Lynwood has not submitted a substantive response to the motion. Instead, Lynwood shows that it served supplemental responses to the form interrogatories, special interrogatories, and requests for production on 2/14/14. (See Quilizapa Decl., ¶¶ 12-15, Exhs. F-J.) Because these supplemental responses were served after the instant motion was filed, WRD’s motion does not address whether these responses are sufficient. In the reply, WRD argues that supplemental responses to request for production numbers 16-20 remain deficient. In its supplemental response Lynwood agreed to produce a sample, redacted bill. WRD indicates that such a bill was never produced. WRD further argues that, based on Lynwood’s Interrogatory responses, Lynwood charged different fees in different years. The court finds that WRD’s request that “Lynwood should be compelled to produce a sample bill for each separate category of water customer for each of the five fiscal years at issue,” is reasonable. (See Reply, p. 3:14-15.)
WRD also argues that Lynwood has not provided original verifications of the responses to the special interrogatories, form interrogatories, requests for production, or requests for admissions. Lynwood’s counsel declares that verifications for the original responses were sent to WRD’s counsel via mail on 11/25/13. (Quilizapa Decl., ¶ 8.) Lynwood fails to provide any documentary evidence to support this statement (such as proofs of service). More importantly, there is no showing that the supplemental responses served on 2/14/14 contained verifications. (See id., Exhs.
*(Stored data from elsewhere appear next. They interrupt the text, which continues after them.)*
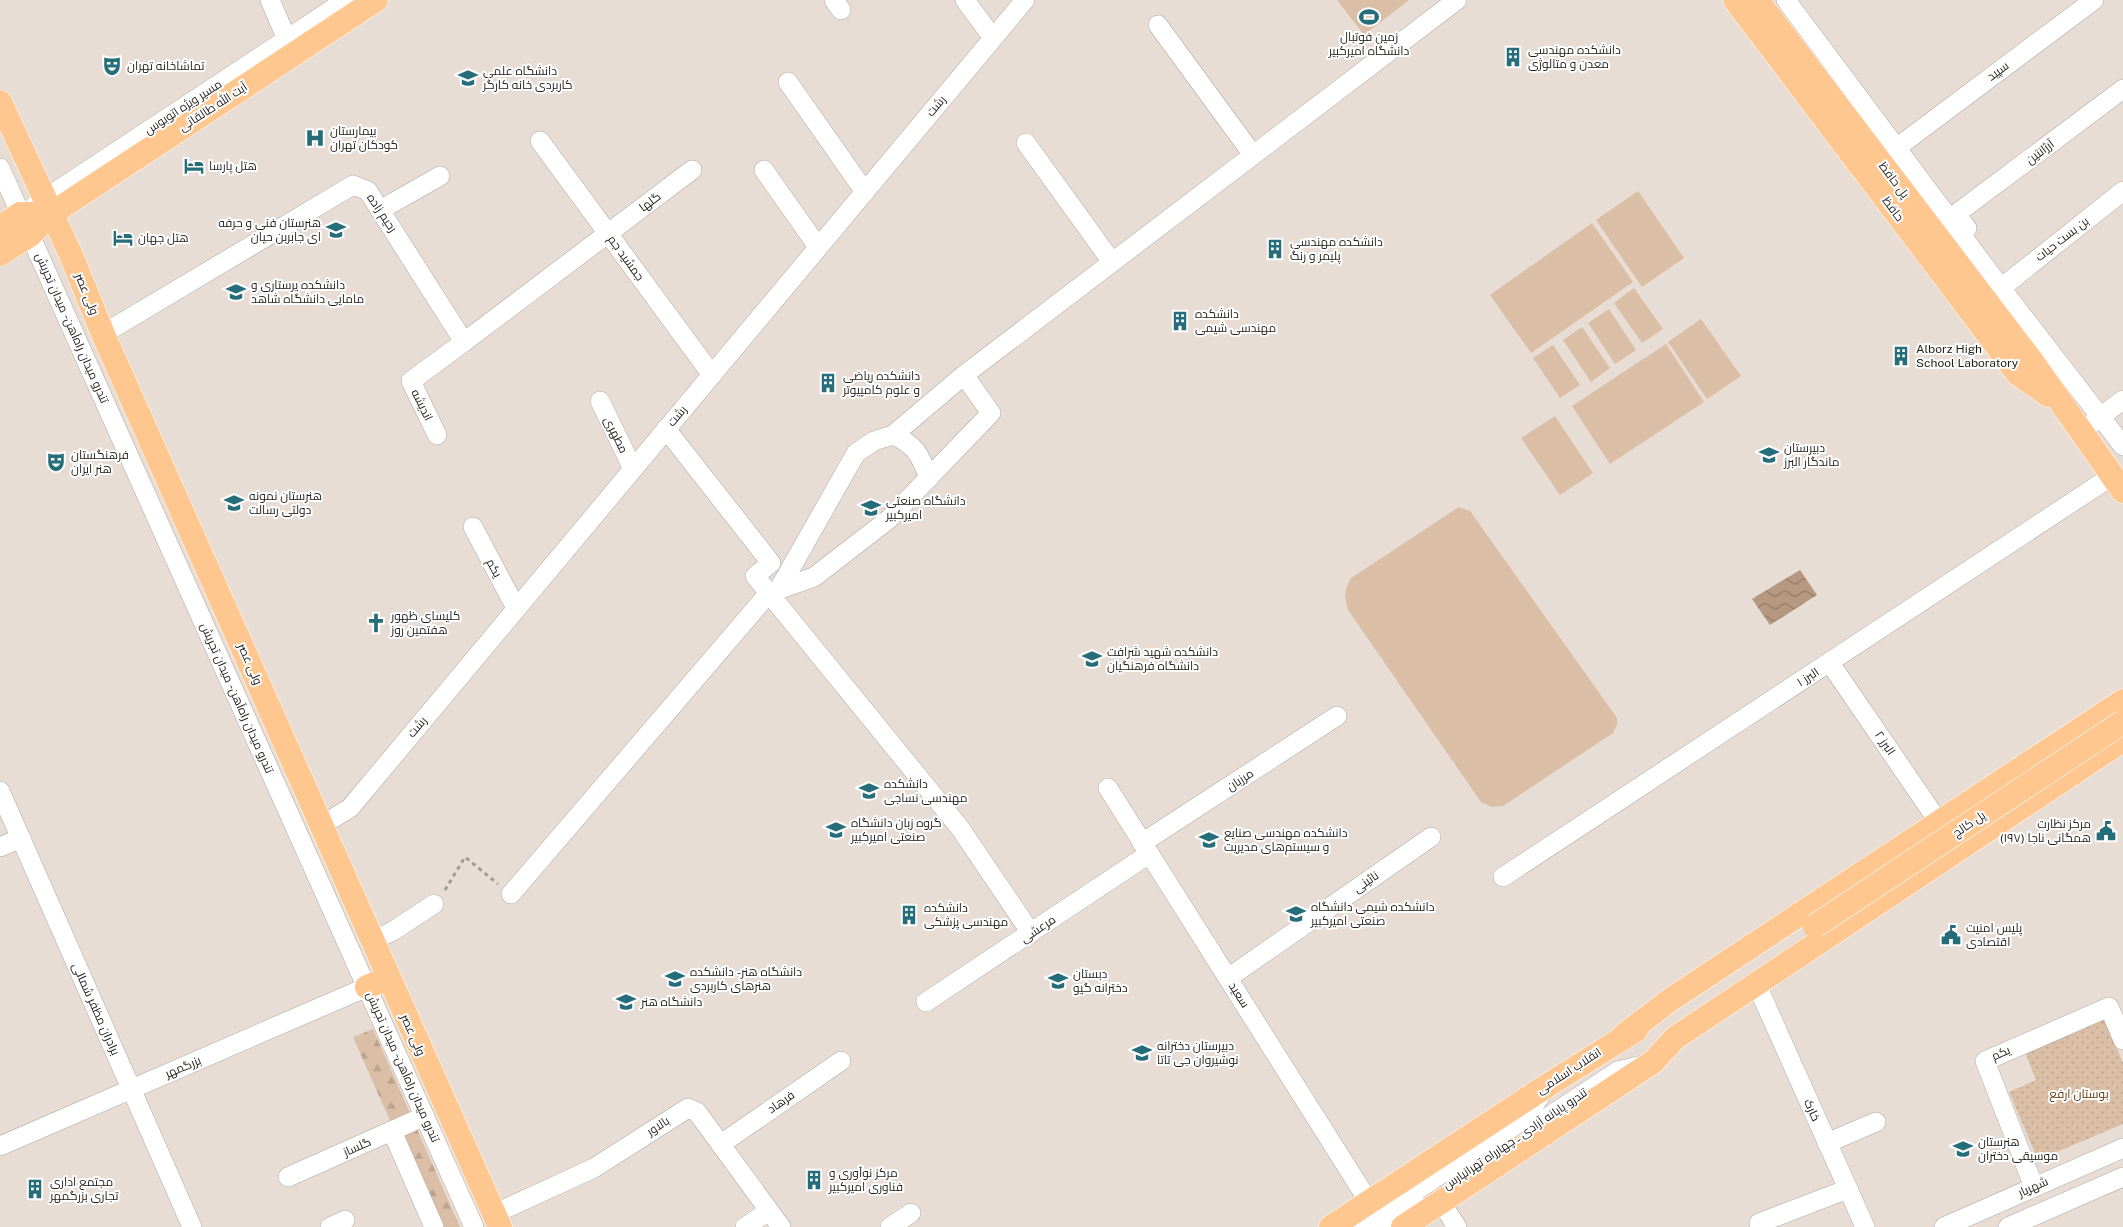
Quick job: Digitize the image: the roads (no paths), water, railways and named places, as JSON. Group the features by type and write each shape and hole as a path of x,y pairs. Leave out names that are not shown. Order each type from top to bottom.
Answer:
{"main road":[{"name":"آیت الله طالقانی","path":"48,207 290,47 376,0"},
{"name":"حافظ","path":"1735,0 2018,374 2062,406"},
{"name":"پل حافظ","path":"1757,0 2031,360"},
{"name":"ولی عصر","path":"0,102 372,941 377,983 497,1221"},
{"path":"0,254 25,225 48,207"},
{"path":"0,228 25,225"},
{"name":"حافظ","path":"2031,360 2118,484"},
{"path":"1623,1036 1670,1000 1940,824 2123,701"},
{"path":"2094,720 2113,724 2123,736"},
{"name":"پل کالج","path":"1821,931 2123,722"},
{"name":"پل کالج","path":"1821,931 2123,740"},
{"path":"1402,1227 2123,754"},
{"path":"1653,1062 1675,1038 1821,931"},
{"name":"انقلاب اسلامی","path":"1331,1227 1623,1036 1676,1011 1821,931"}],"street":[{"path":"270,0 290,47 346,0"},
{"path":"965,0 993,38"},
{"name":"رشت","path":"322,825 350,808 1025,0"},
{"path":"510,894 774,591 856,453 874,441 893,435 964,375 1457,0"},
{"path":"1786,0 2004,285 2123,446"},
{"name":"سپید","path":"1903,142 2094,0"},
{"path":"1158,25 1253,155"},
{"path":"788,82 865,192"},
{"name":"آرژانتین","path":"2004,285 1956,214 2123,89"},
{"name":"جمشید جم","path":"540,141 712,375"},
{"path":"1026,143 1112,262"},
{"name":"تندرو میدان راه‌آهن - میدان تجریش","path":"0,168 377,983 425,1116 474,1227"},
{"name":"گلها","path":"608,234 692,170"},
{"path":"764,170 818,248"},
{"path":"380,210 440,176"},
{"name":"رحیم زاده","path":"103,334 353,184 363,187 368,191 464,342"},
{"name":"بن بست حیات","path":"2004,285 2123,191"},
{"path":"464,342 608,234"},
{"name":"اندیشه","path":"437,435 411,382 464,342"},
{"path":"774,591 814,577 889,519 991,413 964,375"},
{"path":"2081,432 2123,400"},
{"name":"مطهری","path":"600,401 633,468"},
{"path":"666,430 771,563 755,576 774,591 960,828 1031,934"},
{"path":"893,435 906,441 920,455 929,478"},
{"name":"البرز ۱","path":"1503,877 1830,663 2118,484"},
{"name":"یکم","path":"472,527 516,608"},
{"name":"البرز ۲","path":"1830,663 1940,824"},
{"name":"مرزبان","path":"1146,848 1337,716"},
{"name":"سعید","path":"1108,788 1369,1202"},
{"name":"برادران مظفر شمالی","path":"0,791 192,1227"},
{"name":"نائینی","path":"1228,978 1431,837"},
{"path":"0,847 21,838"},
{"name":"مرعشی","path":"926,1002 1031,934 1146,848"},
{"path":"372,941 393,931 434,904"},
{"name":"بزرگمهر","path":"0,1146 377,983"},
{"name":"خارک","path":"1760,992 1865,1227"},
{"name":"یکم","path":"2034,1187 1985,1060 2109,1007 2123,1040"},
{"name":"فرهاد","path":"721,1144 841,1061"},
{"name":"تندرو پایانه آزادی ـ چهارراه تهرانپارس","path":"1382,1227 1618,1071 1653,1062"},
{"path":"1361,1227 1525,1119 1548,1085"},
{"name":"بالاور","path":"497,1221 594,1168 683,1109 688,1108 697,1112 780,1227"},
{"name":"گلساز","path":"288,1177 425,1116"},
{"path":"1827,1143 1876,1122"},
{"path":"392,1131 434,1227"},
{"name":"شهریار","path":"1944,1227 2123,1148"},
{"path":"2008,1227 2123,1177"},
{"path":"1759,1223 1848,1189"},
{"path":"1440,1202 1457,1227"},
{"path":"745,1227 769,1211"},
{"path":"890,1227 911,1213"}],"water":[{"path":"1800,570 1817,595 1770,625 1752,599"}],"place":[{"name":"زمین فوتبال دانشگاه امیرکبیر","path":"1369,17"},
{"name":"دانشکده مهندسی معدن و متالوژی","path":"1513,57"},
{"name":"تماشاخانه تهران","path":"112,66"},
{"name":"دانشگاه علمی کاربردی خانه کارگر","path":"468,78"},
{"name":"بیمارستان کودکان تهران","path":"315,138"},
{"name":"هتل پارسا","path":"194,166"},
{"name":"هنرستان فنی و حرفه ای جابربن حیان","path":"336,230"},
{"name":"هتل جهان","path":"123,238"},
{"name":"دانشکده مهندسی پلیمر و رنگ","path":"1275,249"},
{"name":"دانشکده پرستاری و مامایی دانشگاه شاهد","path":"236,292"},
{"name":"دانشکده مهندسی شیمی","path":"1180,321"},
{"name":"Alborz High School Laboratory","path":"1901,356"},
{"name":"دانشکده ریاضی و علوم کامپیوتر","path":"828,383"},
{"name":"دبیرستان ماندگار البرز","path":"1769,455"},
{"name":"فرهنگستان هنر ایران","path":"56,462"},
{"name":"هنرستان نمونه دولتی رسالت","path":"234,503"},
{"name":"دانشگاه صنعتی امیرکبیر","path":"871,508"},
{"name":"کلیسای ظهور هفتمین روز","path":"376,623"},
{"name":"دانشکده شهید شرافت دانشگاه فرهنگیان","path":"1092,659"},
{"name":"دانشکده مهندسی نساجی","path":"869,791"},
{"name":"گروه زبان دانشگاه صنعتی امیرکبیر","path":"836,830"},
{"name":"مرکز نظارت همگانی ناجا (۱۹۷)","path":"2106,831"},
{"name":"دانشکده مهندسی صنایع و سیستم‌های مدیریت","path":"1209,840"},
{"name":"دانشکده شیمی دانشگاه صنعتی امیرکبیر","path":"1296,914"},
{"name":"دانشکده مهندسی پزشکی","path":"909,915"},
{"name":"پلیس امنیت اقتصادی","path":"1951,935"},
{"name":"دانشگاه هنر - دانشکده هنرهای کاربردی","path":"675,979"},
{"name":"دبستان دخترانه گیو","path":"1058,981"},
{"name":"دانشگاه هنر","path":"626,1002"},
{"name":"دبیرستان دخترانه نوشیروان جی تاتا","path":"1142,1053"},
{"name":"هنرستان موسیقی دختران","path":"1963,1149"},
{"name":"مرکز نوآوری و فناوری امیرکبیر","path":"814,1180"},
{"name":"مجتمع اداری تجاری بزرگمهر","path":"35,1189"}],"park label":[{"name":"بوستان ارفع","path":"2079,1094"}]}
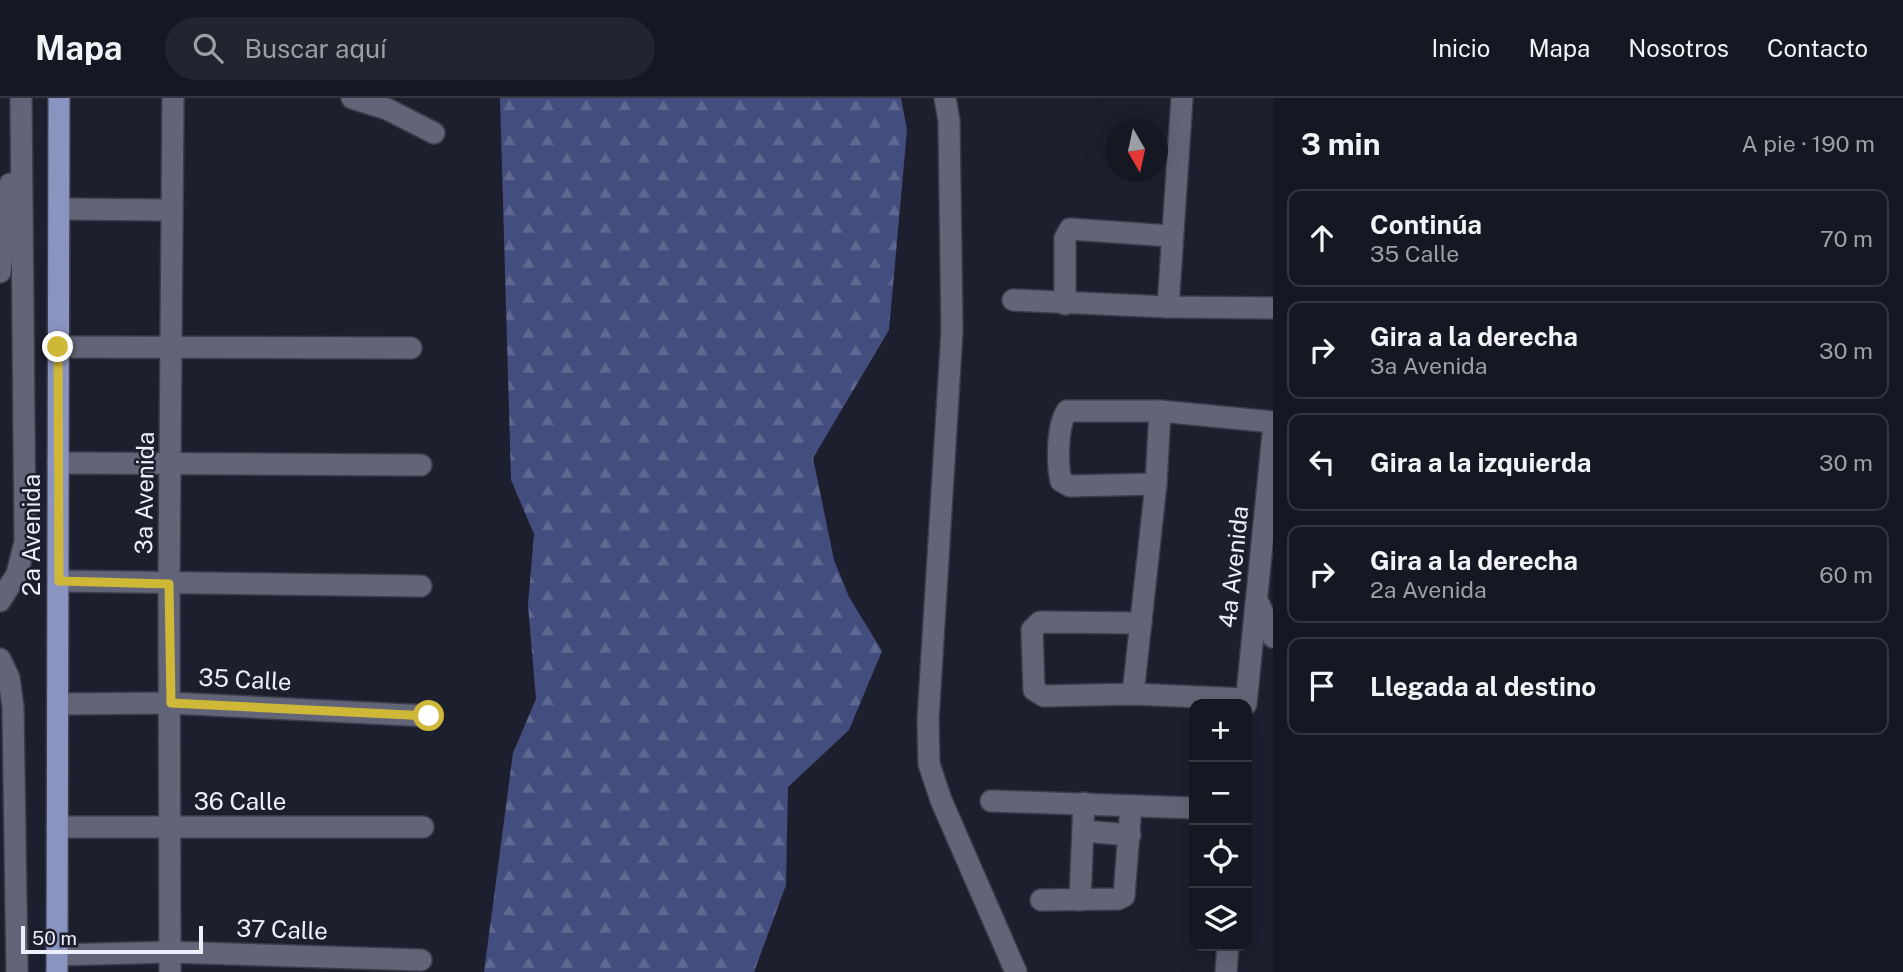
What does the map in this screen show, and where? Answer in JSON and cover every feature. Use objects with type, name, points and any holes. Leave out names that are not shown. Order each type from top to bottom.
[{"type":"main road","name":"2a Avenida","points":[[57,964],[59,98]]},
{"type":"street","points":[[0,272],[21,98]]},
{"type":"street","points":[[0,601],[17,574],[25,542],[21,98]]},
{"type":"street","name":"3a Avenida","points":[[170,962],[169,584],[173,98]]},
{"type":"street","points":[[352,98],[387,109],[434,134]]},
{"type":"street","points":[[945,98],[949,121],[952,331],[928,720],[929,764],[941,800],[1016,972]]},
{"type":"street","points":[[1168,307],[1182,98]]},
{"type":"street","points":[[59,209],[172,210]]},
{"type":"street","points":[[1065,304],[1065,238],[1070,229],[1171,236]]},
{"type":"street","points":[[1013,300],[1065,304],[1273,308]]},
{"type":"street","points":[[58,347],[411,348]]},
{"type":"street","points":[[1156,484],[1070,486],[1061,481],[1059,470],[1062,418],[1067,411],[1160,411],[1273,422]]},
{"type":"street","points":[[1133,694],[1156,484],[1160,411]]},
{"type":"street","name":"4a Avenida","points":[[1246,699],[1273,434]]},
{"type":"street","points":[[58,463],[421,465]]},
{"type":"street","points":[[59,581],[421,586]]},
{"type":"street","points":[[1257,599],[1273,637]]},
{"type":"street","points":[[1141,622],[1040,622],[1032,630],[1034,690],[1044,696],[1133,694],[1204,699]]},
{"type":"street","points":[[0,659],[9,678],[13,707],[17,972]]},
{"type":"street","name":"35 Calle","points":[[58,704],[171,703],[429,716]]},
{"type":"street","points":[[991,802],[1189,808]]},
{"type":"street","points":[[1080,900],[1084,803]]},
{"type":"street","points":[[1041,900],[1118,899],[1124,896],[1131,806]]},
{"type":"street","name":"36 Calle","points":[[57,827],[423,827]]},
{"type":"street","points":[[1083,831],[1130,835]]},
{"type":"street","points":[[1226,972],[1228,951]]},
{"type":"street","name":"37 Calle","points":[[57,964],[421,960]]},
{"type":"green space","points":[[500,98],[901,98],[907,130],[889,330],[813,458],[834,560],[849,597],[882,651],[849,730],[788,787],[786,885],[754,972],[484,972],[513,753],[536,699],[528,605],[534,534],[511,480]]},
{"type":"route","points":[[58,347],[59,581],[169,584],[171,703],[429,716]]}]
H-J.) Accordingly, to the extent that it has not already done so, Lynwood must provide verifications for the supplemental responses.
Sanctions
A request for sanctions “shall, in the notice of motion, identify every person, party, and attorney against whom the sanction is sought, and specify the type of sanction sought.” (Code Civ. Proc., § 2023.040.) The notice of motion “shall be supported by a memorandum of points and authorities, and accompanied by a declaration setting forth facts supporting the amount of any monetary sanction sought.” (Code Civ. Proc., § 2023.040.)
WRD’s sanctions request is improper. The notice to this motion fails to identify the person(s) against whom sanctions are sought and does not specify the type or amount of sanctions sought. Instead, WRD merely states that it “requests sanctions.” The memorandum and declaration likewise fail to provide identify the person(s) against whom sanctions are sought. It is unclear if sanctions are sought against Lynwood, its counsel of record, or both.
Further, given that this motion to compel could have been resolved more efficiently to an informal discovery conference, the court would be disinclined to impose sanctions even were the request proper.
Lynwood to supplement its responses as indicated above within 20 days.